A cyclist travels at distance of 400 meters in 120 seconds towards school, calculate his speed. (Show your work)

Answer 1

we know that

The scalar magnitude of the velocity vector is the speed. The speed is equal to

$Speed=\frac{distance}{time}$

in this problem we have

$distance=400\ m \\time=120\ sec$

substitute in the formula

$Speed=\frac{400}{120}$

$Speed=3.5\frac{m}{sec}$

therefore

the answer Part a) is

the speed is equal to $3.5\frac{m}{sec}$

Part b) Find the velocity

we know that

Velocity is a vector quantity; both magnitude and direction are needed to define it

in this problem we have

the magnitude is equal to the speed

$magnitude=3.5\frac{m}{sec}$

$direction=North\ East\ (NE)$

therefore

the answer Part b) is

the velocity is $3.5\frac{m}{sec}\ North\ East\ (NE)$

Part c)

we know that

the acceleration is equal to the formula

$a=\frac{V2-V1}{t2-t1}$

in this problem we have

$V2=0 \\V1=3.5\frac{m}{sec}$

$t2=15\ sec\\t1=0$

substitute in the formula

$a=\frac{0-3.5}{15-0}$

$a=-\frac{3.5}{15}\frac{m}{sec^{2}}$

$a=-\frac{7}{30}\frac{m}{sec^{2}}$

therefore

the answer Part c) is

the acceleration is $-\frac{7}{30}\frac{m}{sec^{2}}$

This is an example of negative acceleration

Answer 2

Step-by-step explanation:

1. It is given that,

Distance covered by the cyclist, d = 400 m

Time taken, t = 120 s

Speed = distance / time taken

$v=\dfrac{400\ m}{120\ s}$

v = 3.33 m/s

So, the speed of the cyclist is 3.33 m/s.

2. The cyclist comes to a stop position within 15 seconds.

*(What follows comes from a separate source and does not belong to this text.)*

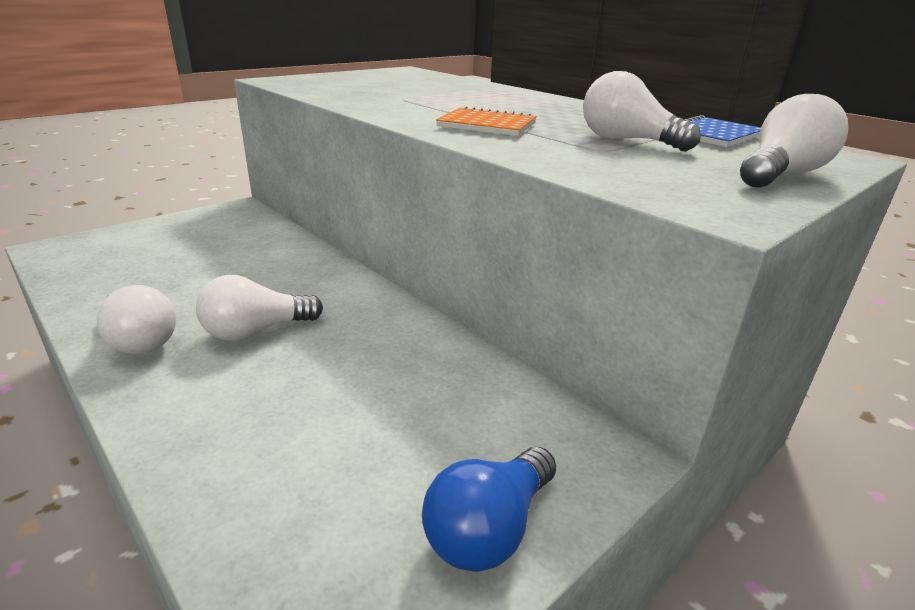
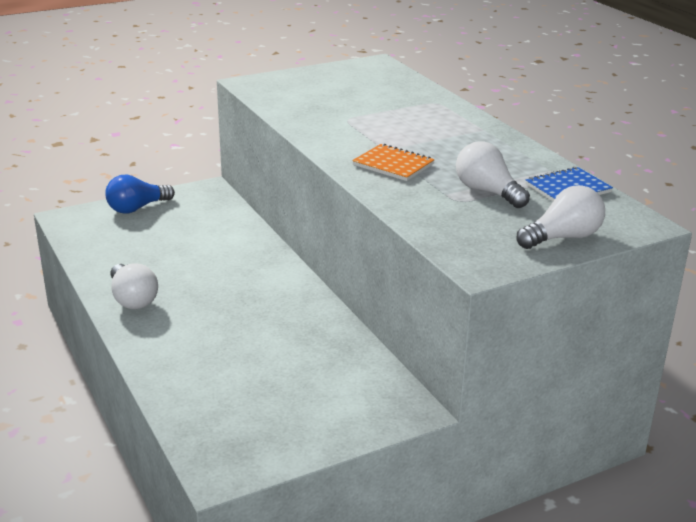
camera: 15 degrees right, 0 degrees up
(256, 331) = (208, 302): white light bulb -> none
(488, 529) = (316, 431): blue light bulb -> blue light bulb (137, 208)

Its acceleration is given by :

$a=\dfrac{v-u}{t}$

$a=\dfrac{0-3.33\ m/s}{15\ s}$  

$a=-0.22\ m/s^2$

So, the acceleration of the cyclist is $-0.22\ m/s^2$. It is an example of negative acceleration as the cyclist is decelerating. Hence, this is the required solution.